### Recorded data

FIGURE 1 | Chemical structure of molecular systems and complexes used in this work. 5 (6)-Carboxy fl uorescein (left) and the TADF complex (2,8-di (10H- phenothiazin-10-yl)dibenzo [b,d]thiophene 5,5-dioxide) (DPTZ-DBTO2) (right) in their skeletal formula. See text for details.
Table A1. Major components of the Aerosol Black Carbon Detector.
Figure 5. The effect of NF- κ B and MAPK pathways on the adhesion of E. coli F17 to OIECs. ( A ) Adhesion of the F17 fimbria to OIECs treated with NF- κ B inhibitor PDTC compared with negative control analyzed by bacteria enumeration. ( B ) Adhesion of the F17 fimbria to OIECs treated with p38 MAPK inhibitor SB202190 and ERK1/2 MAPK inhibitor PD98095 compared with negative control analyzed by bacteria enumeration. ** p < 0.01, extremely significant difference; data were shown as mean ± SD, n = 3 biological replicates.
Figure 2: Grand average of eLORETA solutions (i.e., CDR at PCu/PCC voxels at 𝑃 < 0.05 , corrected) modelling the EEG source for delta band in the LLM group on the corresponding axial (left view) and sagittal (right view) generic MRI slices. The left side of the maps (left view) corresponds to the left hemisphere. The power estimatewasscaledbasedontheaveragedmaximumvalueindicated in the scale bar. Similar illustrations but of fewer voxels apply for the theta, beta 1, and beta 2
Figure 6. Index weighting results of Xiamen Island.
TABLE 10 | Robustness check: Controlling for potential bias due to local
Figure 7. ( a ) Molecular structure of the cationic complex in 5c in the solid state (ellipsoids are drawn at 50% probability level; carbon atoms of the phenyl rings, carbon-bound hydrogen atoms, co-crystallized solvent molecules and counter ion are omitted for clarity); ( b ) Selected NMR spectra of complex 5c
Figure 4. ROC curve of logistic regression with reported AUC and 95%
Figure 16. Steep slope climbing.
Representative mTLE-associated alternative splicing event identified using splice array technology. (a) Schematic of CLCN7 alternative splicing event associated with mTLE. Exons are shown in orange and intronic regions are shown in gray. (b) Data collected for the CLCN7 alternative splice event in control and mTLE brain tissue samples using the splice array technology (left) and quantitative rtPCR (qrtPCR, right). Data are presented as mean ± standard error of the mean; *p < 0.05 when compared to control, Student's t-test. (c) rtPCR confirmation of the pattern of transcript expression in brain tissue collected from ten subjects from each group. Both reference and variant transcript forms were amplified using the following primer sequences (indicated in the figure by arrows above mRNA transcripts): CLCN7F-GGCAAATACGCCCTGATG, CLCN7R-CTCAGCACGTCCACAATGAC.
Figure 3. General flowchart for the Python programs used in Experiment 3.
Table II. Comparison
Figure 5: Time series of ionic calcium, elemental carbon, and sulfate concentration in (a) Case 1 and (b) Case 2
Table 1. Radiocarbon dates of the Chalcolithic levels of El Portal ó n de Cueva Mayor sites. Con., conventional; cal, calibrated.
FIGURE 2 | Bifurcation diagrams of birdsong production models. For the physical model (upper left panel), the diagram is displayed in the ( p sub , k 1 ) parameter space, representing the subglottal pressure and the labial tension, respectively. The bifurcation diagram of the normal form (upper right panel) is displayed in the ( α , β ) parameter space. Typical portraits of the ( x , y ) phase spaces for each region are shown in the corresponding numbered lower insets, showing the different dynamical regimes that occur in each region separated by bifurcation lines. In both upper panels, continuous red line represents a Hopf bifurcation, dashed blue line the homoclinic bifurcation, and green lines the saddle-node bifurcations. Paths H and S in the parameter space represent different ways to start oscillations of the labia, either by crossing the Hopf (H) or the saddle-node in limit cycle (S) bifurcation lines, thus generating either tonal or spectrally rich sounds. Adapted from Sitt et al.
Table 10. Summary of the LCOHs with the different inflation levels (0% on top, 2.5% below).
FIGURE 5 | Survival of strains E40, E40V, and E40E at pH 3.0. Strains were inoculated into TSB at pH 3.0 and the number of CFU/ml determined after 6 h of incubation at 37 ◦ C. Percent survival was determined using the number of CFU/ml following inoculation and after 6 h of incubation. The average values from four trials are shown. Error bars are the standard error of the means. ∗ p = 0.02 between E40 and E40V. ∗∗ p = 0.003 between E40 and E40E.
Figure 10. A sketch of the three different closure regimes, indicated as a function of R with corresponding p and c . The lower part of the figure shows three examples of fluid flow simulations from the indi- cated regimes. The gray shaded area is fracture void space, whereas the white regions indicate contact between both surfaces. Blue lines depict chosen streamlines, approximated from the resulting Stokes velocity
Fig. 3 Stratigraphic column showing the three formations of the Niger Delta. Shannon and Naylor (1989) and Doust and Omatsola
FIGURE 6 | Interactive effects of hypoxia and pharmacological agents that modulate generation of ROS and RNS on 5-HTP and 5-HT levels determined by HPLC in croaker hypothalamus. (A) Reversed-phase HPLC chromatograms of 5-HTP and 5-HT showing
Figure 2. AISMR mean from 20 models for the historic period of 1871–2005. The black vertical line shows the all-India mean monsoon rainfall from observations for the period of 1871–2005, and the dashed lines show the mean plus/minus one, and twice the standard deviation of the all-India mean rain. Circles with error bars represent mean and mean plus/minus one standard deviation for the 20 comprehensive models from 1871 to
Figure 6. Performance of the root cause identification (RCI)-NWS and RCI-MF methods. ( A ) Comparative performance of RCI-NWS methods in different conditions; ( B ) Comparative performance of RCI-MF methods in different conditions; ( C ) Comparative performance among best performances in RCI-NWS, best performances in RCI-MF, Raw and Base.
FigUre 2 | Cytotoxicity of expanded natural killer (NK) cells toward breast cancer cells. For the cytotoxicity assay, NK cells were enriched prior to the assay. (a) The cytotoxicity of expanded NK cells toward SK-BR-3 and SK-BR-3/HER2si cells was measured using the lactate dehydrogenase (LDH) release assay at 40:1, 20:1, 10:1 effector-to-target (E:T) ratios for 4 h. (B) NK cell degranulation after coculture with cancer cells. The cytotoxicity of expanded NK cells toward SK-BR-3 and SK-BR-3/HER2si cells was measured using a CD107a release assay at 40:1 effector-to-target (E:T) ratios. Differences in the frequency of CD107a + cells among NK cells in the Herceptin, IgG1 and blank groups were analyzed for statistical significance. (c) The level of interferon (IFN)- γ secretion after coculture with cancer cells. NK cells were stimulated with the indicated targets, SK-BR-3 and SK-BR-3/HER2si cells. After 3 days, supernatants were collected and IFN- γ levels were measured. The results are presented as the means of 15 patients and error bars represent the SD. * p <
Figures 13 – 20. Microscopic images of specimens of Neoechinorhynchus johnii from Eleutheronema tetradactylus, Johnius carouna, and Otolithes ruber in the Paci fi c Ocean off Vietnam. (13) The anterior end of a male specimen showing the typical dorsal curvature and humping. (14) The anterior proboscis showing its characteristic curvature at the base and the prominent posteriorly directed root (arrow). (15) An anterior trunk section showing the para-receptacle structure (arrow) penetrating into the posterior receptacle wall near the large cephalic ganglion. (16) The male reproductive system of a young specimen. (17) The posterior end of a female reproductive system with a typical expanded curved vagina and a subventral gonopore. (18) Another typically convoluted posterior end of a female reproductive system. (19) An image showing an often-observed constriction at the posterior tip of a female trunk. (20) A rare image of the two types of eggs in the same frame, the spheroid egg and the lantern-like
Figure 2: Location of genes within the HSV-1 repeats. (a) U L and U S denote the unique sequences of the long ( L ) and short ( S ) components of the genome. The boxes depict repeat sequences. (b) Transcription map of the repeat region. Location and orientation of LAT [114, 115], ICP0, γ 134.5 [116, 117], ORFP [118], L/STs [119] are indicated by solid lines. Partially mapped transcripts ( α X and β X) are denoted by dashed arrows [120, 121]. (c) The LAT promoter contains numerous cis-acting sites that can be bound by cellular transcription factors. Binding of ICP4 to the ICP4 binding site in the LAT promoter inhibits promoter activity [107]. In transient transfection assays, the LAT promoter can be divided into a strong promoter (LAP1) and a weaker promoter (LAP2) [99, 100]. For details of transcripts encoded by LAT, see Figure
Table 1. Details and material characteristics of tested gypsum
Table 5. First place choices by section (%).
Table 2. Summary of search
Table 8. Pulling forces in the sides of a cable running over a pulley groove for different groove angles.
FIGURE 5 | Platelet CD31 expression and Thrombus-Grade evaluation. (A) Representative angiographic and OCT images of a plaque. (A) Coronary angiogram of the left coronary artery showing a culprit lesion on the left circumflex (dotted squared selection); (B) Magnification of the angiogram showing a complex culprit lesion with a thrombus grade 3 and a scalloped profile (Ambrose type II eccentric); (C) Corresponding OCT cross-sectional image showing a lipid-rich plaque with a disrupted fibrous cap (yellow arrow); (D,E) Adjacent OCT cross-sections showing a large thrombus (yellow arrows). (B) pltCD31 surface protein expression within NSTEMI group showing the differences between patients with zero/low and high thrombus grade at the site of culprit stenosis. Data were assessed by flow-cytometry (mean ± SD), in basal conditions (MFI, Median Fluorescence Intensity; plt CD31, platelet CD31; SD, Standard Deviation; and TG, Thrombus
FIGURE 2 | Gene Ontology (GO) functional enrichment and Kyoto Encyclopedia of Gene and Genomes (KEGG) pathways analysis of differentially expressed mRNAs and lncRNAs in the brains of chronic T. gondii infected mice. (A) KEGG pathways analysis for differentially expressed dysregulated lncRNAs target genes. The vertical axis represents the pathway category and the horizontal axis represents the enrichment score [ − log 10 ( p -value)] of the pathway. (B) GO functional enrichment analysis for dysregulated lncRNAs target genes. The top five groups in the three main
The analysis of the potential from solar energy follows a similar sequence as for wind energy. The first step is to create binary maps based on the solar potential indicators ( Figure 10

### Exercise brief
Please give back exactly the lines of the listing above that run from the one containing "Figure 4. ROC" through the one containing "Figure 16. Steep slope climbing.", and only those.

### Answer for the task
Figure 4. ROC curve of logistic regression with reported AUC and 95%
Figure 16. Steep slope climbing.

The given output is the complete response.